De l’Académie, il passe au Conservatoire avec pour professeur Janine Robiane.
Comédien, il a travaillé avec René Hainaux, Alain-Guy Jacob, Max Parfondry, Maurice Sévenat, Robert Germay, Marcel Kervan, Isabelle Pousseur.
Aux Variétés de Wallonie, il a mis en scène Dormez, je le veux et Léonie est en avance de Feydeau, Thé à la menthe ou t’es citron.
A la Comédie centrale : Je préfère qu’on reste ensemble.
A l’Etuve : Paris et Un soir avec Trenet.
Il retrouve José Brouwers qui fut son premier professeur d’art dramatique et l'Arlequin où il fit ses premiers pas au théâtre.

VINCENT NYSSEN

Au théâtre, comédien aux registres multiples, il interprète Un cœur normal,
une œuvre dramatique de Kramer sur la découverte du sida en 1980 mais aussi, en contraste parfait, le rôle de Phileas Fogg dans une adaptation burlesque du roman de Jules Vernes Le Tour du monde en quatre-vingts jours, une comédie amusante de Clara Giuseppe Une semaine pas plus et une œuvre engagée de Joël Pommerat La réunification des deux Corée.
Au cinéma, il a tourné dans le film de Maxime Berghman Ne pas déranger.
Par ailleurs, Vincent Nyssen est formateur en communication, vente et gestion de la parole.

 

Les metteurs en scène

JOSÉ BROUWERS,  Il fêtera en 2020 ses 70 ans de scène. Il débute au Théâtre Royal du Gymnase en 1950 dont il deviendra dès 1964 adjoint de direction puis directeur en 1974 jusqu’à l’expropriation du bâtiment.
Il professionnalise le Théâtre Arlequin en 1975, compagnie qu’il a fondée en 1956.
Il a mis en scène plus de 200 spectacles et composé 25 textes pour la scène, pièces originales et adaptations dont très récemment Je veux un Magritte comédie écrite en collaboration avec Philippe Waxweiler.

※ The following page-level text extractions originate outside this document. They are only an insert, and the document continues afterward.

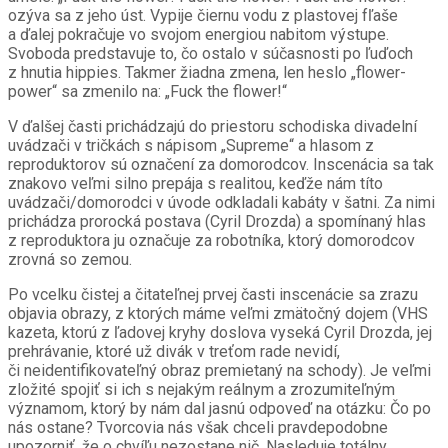
ozýva sa z jeho úst. Vypije čiernu vodu z plastovej fľaše
a ďalej pokračuje vo svojom energiou nabitom výstupe.
Svoboda predstavuje to, čo ostalo v súčasnosti po ľuďoch
z hnutia hippies. Takmer žiadna zmena, len heslo „flower-
power“ sa zmenilo na: „Fuck the flower!“
V ďalšej časti prichádzajú do priestoru schodiska divadelní
uvádzači v tričkách s nápisom „Supreme“ a hlasom z
reproduktorov sú označení za domorodcov. Inscenácia sa tak
znakovo veľmi silno prepája s realitou, keďže nám títo
uvádzači/domorodci v úvode odkladali kabáty v šatni. Za nimi
prichádza prorocká postava (Cyril Drozda) a spomínaný hlas
z reproduktora ju označuje za robotníka, ktorý domorodcov
zrovná so zemou.
Po vcelku čistej a čitateľnej prvej časti inscenácie sa zrazu
objavia obrazy, z ktorých máme veľmi zmätočný dojem (VHS
kazeta, ktorú z ľadovej kryhy doslova vyseká Cyril Drozda, jej
prehrávanie, ktoré už divák v treťom rade nevidí,
či neidentifikovateľný obraz premietaný na schody). Je veľmi
zložité spojiť si ich s nejakým reálnym a zrozumiteľným
významom, ktorý by nám dal jasnú odpoveď na otázku: Čo po
nás ostane? Tvorcovia nás však chceli pravdepodobne
upozorniť, že o chvíľu nezostane nič. Nasleduje totálny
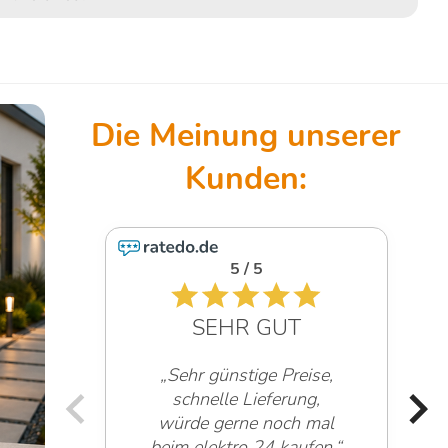
4.6 / 5
SEHR GUT
,
„Sehr freundliche
l
Mitarbeiter!“
.“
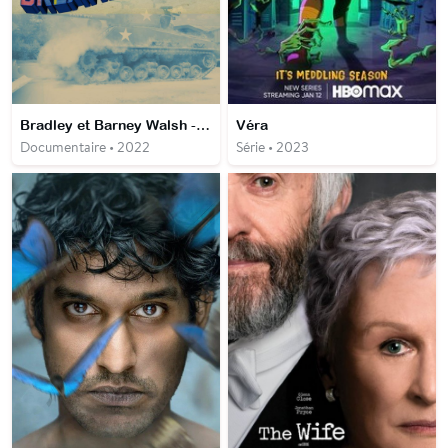
Bradley et Barney Walsh - Breaking Dad
Véra
Documentaire • 2022
Série • 2023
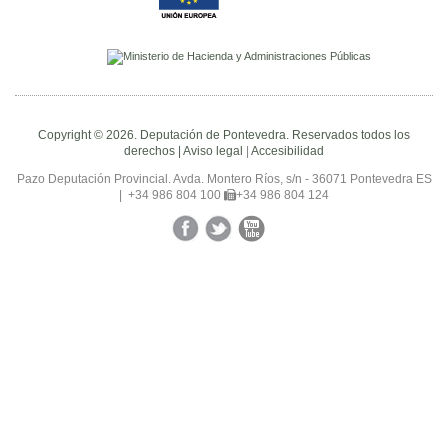
Copyright © 2026. Deputación de Pontevedra. Reservados todos los
derechos |
Aviso legal
|
Accesibilidad
Pazo Deputación Provincial. Avda. Montero Ríos, s/n - 36071 Pontevedra ES
|
+34 986 804 100
+34 986 804 124
Facebook
Twitter
YouTube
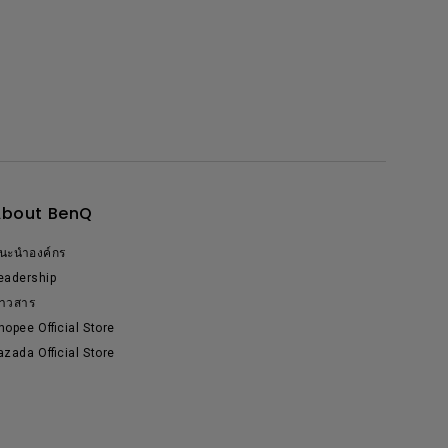
About BenQ
นะนำองค์กร
eadership
่าวสาร
hopee Official Store
azada Official Store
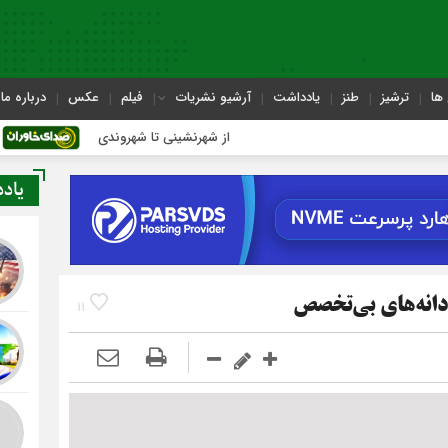
ها
ترشیز
طنز
یادداشت
آرشیو نشریات
فیلم
عکس
درباره ما
از شهرنشینی تا شهروندی
اصناف در حاش
یاد
دانه‌های بی‌تخصص
11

MARCEL KERVAN,  Fondateur du Proscénium, Marcel Kervan entre au Théâtre Arlequin comme auteur avec Le scandale de la charité qu'il met en scène avec José Brouwers dans le rôle de Vincent de Paul. Il donne à la compagnie deux autres pièces mais cette fois des comédies : Et dire qu'on ne peut pas s'en passer, créée au Festival de Spa et Amours point orgues qui tient l'affiche deux saisons. Depuis l'an 2000, il a mis en scène des oeuvres aussi différentes que Zadig, Les belles-soeurs, Topaze, L'emmerdeur, La leçon, Cher Trésor, Un dîner d’adieu.
En qualité d'auteur, il participe aussi à l'écriture des spectacles de la série des Café liégeois.

 

Les Décorateurs

MARIE-JOSÉE DELECOUR,  Elle conçoit la plupart des costumes des spectacles d'Arlequin.
Elle a ressuscité les années 40 avec Le Silence de la mer, les années 50 dans Toâ, l'entre-deux guerres avec Simenon, fils de Liège. Et elle précède la mode pour Le canard à l'orange et autres comédies. Feydeau ou Les liaisons dangereuses lui offrent le plaisir de concevoir des costumes selon les critères d’époques flamboyantes.
Elle signe les costumes de Barbe bleue. Elle sert Armel Job ou Francis Veber avec une même originalité.
Elle met aussi en scène tous les Café liégeois, Le visiteur et Le dîner de cons.

PHILIPPE WAXWEILER,  peintre et sculpteur, est aussi scénographe. Il découvre un jour que José
Brouwers compte sur lui pour décorer Le portefeuille ministériel. Viendront ensuite Picasso, Simenon,
La fin du monde, Le Dîner de cons, L'Amuse-gueule, Le vison voyageur, Panique au Café liégeois,
Le canard à l'orange. Séduit par Confidences trop intimes, pièce qu'il découvre à Paris, il en conçoit
la scénographie et le décor sonore. Il a donné un cadre à Freud. Il assume les "fantasmes" d'Amélie Nothomb
dans Hygiène de l'assassin et Barbe bleue. Après Les hommes préfèrent mentir, il imagine un nouveau cadre
pour Le portefeuille qui a vu son baptême de la rampe quinze ans auparavant. Et il décore
la pièce qu'il a écrite avec José Brouwers, amusé de faire comme Picasso, auteur occasionnel de théâtre lui aussi.

FREDERIC DUCHNIK,  Il est décorateur à l’Opéra Royal de Wallonie.
C’est Valérie Urbain (scénographe d’abord dans cette grande maison et depuis 1991 aussi au Théâtre Arlequin) qui demande qu’on confie à Frédéric la réalisation du décor de L’évasion de Socrate.
La réussite de cette scénographie l’entraîne tout naturellement à se voir confier la conception du décor spécialement original du Fusible.